## ABOUT THIS EXERCISE
Give back all of the data below, line for line, with every character unchanged.

§ §

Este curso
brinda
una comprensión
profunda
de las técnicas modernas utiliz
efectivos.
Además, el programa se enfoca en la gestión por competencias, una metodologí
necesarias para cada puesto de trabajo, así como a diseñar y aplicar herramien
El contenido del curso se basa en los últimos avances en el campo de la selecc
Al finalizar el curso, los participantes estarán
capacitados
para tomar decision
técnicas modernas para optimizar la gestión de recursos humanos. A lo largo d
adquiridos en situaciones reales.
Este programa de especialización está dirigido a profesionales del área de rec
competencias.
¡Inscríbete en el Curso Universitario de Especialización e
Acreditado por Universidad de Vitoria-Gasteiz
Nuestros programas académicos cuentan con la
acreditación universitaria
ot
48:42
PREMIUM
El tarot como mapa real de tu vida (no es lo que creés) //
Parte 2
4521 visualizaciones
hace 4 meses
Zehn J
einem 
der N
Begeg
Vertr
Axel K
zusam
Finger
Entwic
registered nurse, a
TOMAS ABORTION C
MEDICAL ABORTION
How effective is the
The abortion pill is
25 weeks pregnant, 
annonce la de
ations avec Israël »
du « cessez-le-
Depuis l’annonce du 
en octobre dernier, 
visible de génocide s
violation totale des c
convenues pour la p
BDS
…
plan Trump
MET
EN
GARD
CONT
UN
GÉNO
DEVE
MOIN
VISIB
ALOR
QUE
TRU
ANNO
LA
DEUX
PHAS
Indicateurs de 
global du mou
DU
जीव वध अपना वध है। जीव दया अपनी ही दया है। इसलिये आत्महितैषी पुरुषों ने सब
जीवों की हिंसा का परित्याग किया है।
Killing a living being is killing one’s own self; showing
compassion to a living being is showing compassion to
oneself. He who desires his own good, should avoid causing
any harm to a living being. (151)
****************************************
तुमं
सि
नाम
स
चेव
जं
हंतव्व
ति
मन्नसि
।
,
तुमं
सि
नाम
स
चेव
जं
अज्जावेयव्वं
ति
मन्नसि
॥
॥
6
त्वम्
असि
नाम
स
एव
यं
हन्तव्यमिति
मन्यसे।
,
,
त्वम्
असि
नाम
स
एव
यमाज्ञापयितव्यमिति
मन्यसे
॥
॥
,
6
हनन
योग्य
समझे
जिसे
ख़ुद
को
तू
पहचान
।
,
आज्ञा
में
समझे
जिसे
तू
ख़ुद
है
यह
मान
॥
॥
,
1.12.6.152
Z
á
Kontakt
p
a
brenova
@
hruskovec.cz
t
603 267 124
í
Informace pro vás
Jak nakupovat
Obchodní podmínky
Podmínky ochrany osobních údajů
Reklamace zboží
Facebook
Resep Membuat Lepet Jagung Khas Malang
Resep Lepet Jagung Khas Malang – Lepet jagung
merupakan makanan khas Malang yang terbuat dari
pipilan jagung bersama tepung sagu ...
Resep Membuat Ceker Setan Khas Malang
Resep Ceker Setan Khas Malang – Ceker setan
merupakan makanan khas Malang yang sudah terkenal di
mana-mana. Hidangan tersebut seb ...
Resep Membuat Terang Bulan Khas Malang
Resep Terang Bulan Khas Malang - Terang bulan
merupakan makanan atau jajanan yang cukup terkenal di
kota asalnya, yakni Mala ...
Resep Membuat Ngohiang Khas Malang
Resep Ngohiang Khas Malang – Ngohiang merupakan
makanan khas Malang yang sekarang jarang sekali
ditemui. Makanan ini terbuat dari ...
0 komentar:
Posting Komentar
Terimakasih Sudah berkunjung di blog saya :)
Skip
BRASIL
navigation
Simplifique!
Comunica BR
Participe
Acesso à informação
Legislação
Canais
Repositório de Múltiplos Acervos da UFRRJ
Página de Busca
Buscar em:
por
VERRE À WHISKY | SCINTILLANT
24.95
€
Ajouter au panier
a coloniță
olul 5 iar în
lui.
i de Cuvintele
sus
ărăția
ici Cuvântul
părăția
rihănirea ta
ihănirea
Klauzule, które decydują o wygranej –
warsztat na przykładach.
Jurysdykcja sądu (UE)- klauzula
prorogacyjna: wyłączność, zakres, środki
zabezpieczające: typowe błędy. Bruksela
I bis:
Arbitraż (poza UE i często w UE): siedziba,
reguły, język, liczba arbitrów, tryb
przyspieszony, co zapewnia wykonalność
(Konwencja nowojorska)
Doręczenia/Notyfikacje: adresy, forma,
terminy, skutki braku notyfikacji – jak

§ §

## RESULT FOR THIS TASK
Este curso
brinda
una comprensión
profunda
de las técnicas modernas utiliz
efectivos.
Además, el programa se enfoca en la gestión por competencias, una metodologí
necesarias para cada puesto de trabajo, así como a diseñar y aplicar herramien
El contenido del curso se basa en los últimos avances en el campo de la selecc
Al finalizar el curso, los participantes estarán
capacitados
para tomar decision
técnicas modernas para optimizar la gestión de recursos humanos. A lo largo d
adquiridos en situaciones reales.
Este programa de especialización está dirigido a profesionales del área de rec
competencias.
¡Inscríbete en el Curso Universitario de Especialización e
Acreditado por Universidad de Vitoria-Gasteiz
Nuestros programas académicos cuentan con la
acreditación universitaria
ot
48:42
PREMIUM
El tarot como mapa real de tu vida (no es lo que creés) //
Parte 2
4521 visualizaciones
hace 4 meses
Zehn J
einem 
der N
Begeg
Vertr
Axel K
zusam
Finger
Entwic
registered nurse, a
TOMAS ABORTION C
MEDICAL ABORTION
How effective is the
The abortion pill is
25 weeks pregnant, 
annonce la de
ations avec Israël »
du « cessez-le-
Depuis l’annonce du 
en octobre dernier, 
visible de génocide s
violation totale des c
convenues pour la p
BDS
…
plan Trump
MET
EN
GARD
CONT
UN
GÉNO
DEVE
MOIN
VISIB
ALOR
QUE
TRU
ANNO
LA
DEUX
PHAS
Indicateurs de 
global du mou
DU
जीव वध अपना वध है। जीव दया अपनी ही दया है। इसलिये आत्महितैषी पुरुषों ने सब
जीवों की हिंसा का परित्याग किया है।
Killing a living being is killing one’s own self; showing
compassion to a living being is showing compassion to
oneself. He who desires his own good, should avoid causing
any harm to a living being. (151)
****************************************
तुमं
सि
नाम
स
चेव
जं
हंतव्व
ति
मन्नसि
।
,
तुमं
सि
नाम
स
चेव
जं
अज्जावेयव्वं
ति
मन्नसि
॥
॥
6
त्वम्
असि
नाम
स
एव
यं
हन्तव्यमिति
मन्यसे।
,
,
त्वम्
असि
नाम
स
एव
यमाज्ञापयितव्यमिति
मन्यसे
॥
॥
,
6
हनन
योग्य
समझे
जिसे
ख़ुद
को
तू
पहचान
।
,
आज्ञा
में
समझे
जिसे
तू
ख़ुद
है
यह
मान
॥
॥
,
1.12.6.152
Z
á
Kontakt
p
a
brenova
@
hruskovec.cz
t
603 267 124
í
Informace pro vás
Jak nakupovat
Obchodní podmínky
Podmínky ochrany osobních údajů
Reklamace zboží
Facebook
Resep Membuat Lepet Jagung Khas Malang
Resep Lepet Jagung Khas Malang – Lepet jagung
merupakan makanan khas Malang yang terbuat dari
pipilan jagung bersama tepung sagu ...
Resep Membuat Ceker Setan Khas Malang
Resep Ceker Setan Khas Malang – Ceker setan
merupakan makanan khas Malang yang sudah terkenal di
mana-mana. Hidangan tersebut seb ...
Resep Membuat Terang Bulan Khas Malang
Resep Terang Bulan Khas Malang - Terang bulan
merupakan makanan atau jajanan yang cukup terkenal di
kota asalnya, yakni Mala ...
Resep Membuat Ngohiang Khas Malang
Resep Ngohiang Khas Malang – Ngohiang merupakan
makanan khas Malang yang sekarang jarang sekali
ditemui. Makanan ini terbuat dari ...
0 komentar:
Posting Komentar
Terimakasih Sudah berkunjung di blog saya :)
Skip
BRASIL
navigation
Simplifique!
Comunica BR
Participe
Acesso à informação
Legislação
Canais
Repositório de Múltiplos Acervos da UFRRJ
Página de Busca
Buscar em:
por
VERRE À WHISKY | SCINTILLANT
24.95
€
Ajouter au panier
a coloniță
olul 5 iar în
lui.
i de Cuvintele
sus
ărăția
ici Cuvântul
părăția
rihănirea ta
ihănirea
Klauzule, które decydują o wygranej –
warsztat na przykładach.
Jurysdykcja sądu (UE)- klauzula
prorogacyjna: wyłączność, zakres, środki
zabezpieczające: typowe błędy. Bruksela
I bis:
Arbitraż (poza UE i często w UE): siedziba,
reguły, język, liczba arbitrów, tryb
przyspieszony, co zapewnia wykonalność
(Konwencja nowojorska)
Doręczenia/Notyfikacje: adresy, forma,
terminy, skutki braku notyfikacji – jak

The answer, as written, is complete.